I’m trying to understand the multithreading options in julia. Seems that there are at least three options Threads.@threads, polyester.@batch, and LoopVectorization.@tturbo. Reading it sounds like @batch can be faster than Threads.@threads. Can anyone give a quick summary of the pros and cons of these three methods and when each of the options might be preferred?
Bump. Why does Polyester.@batch
have lower overhead than Threads.@threads
? Does this lower overhead make it less flexible? And how does it compare with OpenMP applied to for-loops in C/C++/Fortran?
P.S. I found some information about the difference between Polyester and LoopVectorization. Otherwise, does Polyester aim to be an eventual replacement for Threads.@threads
?
@Elrod is the mastermind behind these tools, so he can better answer how they evolved, but here is a quick description of how I use them.
@tturbo
is threading+SIMD instructions (CPU instructions that act simultaneously on 4 or 8 neighboring array elements). It is just a threaded version of @turbo
and it uses Polyester
for the threading. It is meant for parallelizing simple inner loops, which typically are operations where a single execution of the bare loop takes no more than a couple hundred nanoseconds. You would probably never use @tturbo
on something that is not an array of isbits
objects.
Polyester.@batch
hijacks the threads provided by Julia and uses a much faster, but simpler scheduler. It simply does not provide as many ways to nest threads as @threads
. Because of its simplicity it has drastically lower overhead, so it is useful for multi-threading things that are already very fast (while setting up the @threads
scheduling might be slower than your fast operation). Usually you should use @batch
only if your threaded jobs might often be small.
You can nest @batch
inside of @thread
but the scheduling of the threads might get very confused. I usually just disable the Polyester
threads when I do such nesting. I think the documentation (and accompanying benchmarks) of this thread-disabling feature (implemented 2 days ago) would be of interest to you: https://github.com/JuliaSIMD/Polyester.jl#disabling-polyester-threads (at the bottom of the README)
@tturbo
is best applied to the outermost loop where it is valid.

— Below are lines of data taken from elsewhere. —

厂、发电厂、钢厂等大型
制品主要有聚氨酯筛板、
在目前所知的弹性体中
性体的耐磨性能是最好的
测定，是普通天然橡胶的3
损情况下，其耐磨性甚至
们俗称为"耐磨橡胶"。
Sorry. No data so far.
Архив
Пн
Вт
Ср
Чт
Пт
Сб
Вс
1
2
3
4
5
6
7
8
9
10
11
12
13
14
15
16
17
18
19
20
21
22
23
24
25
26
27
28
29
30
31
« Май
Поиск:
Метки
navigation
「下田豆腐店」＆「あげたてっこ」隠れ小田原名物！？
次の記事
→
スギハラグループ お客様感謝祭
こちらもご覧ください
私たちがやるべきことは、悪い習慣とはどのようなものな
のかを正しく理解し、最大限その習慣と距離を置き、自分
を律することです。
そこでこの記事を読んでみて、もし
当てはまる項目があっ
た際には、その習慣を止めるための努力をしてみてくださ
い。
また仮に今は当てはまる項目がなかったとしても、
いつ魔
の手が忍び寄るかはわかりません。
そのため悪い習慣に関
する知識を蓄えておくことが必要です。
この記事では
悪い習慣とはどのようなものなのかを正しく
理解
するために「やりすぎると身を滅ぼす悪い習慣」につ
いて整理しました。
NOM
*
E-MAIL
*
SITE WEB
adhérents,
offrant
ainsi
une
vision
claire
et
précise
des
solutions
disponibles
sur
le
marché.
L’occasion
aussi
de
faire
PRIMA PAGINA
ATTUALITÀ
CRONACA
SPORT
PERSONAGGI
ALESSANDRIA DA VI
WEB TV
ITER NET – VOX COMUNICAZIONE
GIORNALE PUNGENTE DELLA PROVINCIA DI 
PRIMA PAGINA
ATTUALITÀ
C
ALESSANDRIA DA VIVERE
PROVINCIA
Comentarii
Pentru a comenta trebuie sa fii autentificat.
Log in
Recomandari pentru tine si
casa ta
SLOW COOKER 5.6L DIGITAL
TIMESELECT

It may parallelize any of those loops.
In this way, it is different from @simd
.
Othwise, @Krastanov’s summary is good.
When it is valid, @tturbo
will probably generally be the fastest.
@tturbo
also handles reductions, e.g.
function mysum(x)
s = 0.0
@tturbo for i = eachindex(x)
s += x[i]
end
s
end
which will either not work or lead to incorrect answers if you use @batch
or Threads.@threads
instead.
In general, you should be able to remove or add @tturbo
from a loop without it changing the behavior.
@tturbo
does the most, so it is the most vulnerable to bugs, making this helpful: if your answer changes when you add or remove @tturbo
, it is @tturbo
’s fault rather than your own.
Thank you for the explanation. It sounds like @tturbo or @batch are the preferred way to parallelize simple loops, where @threads give more flexibility for complex loops.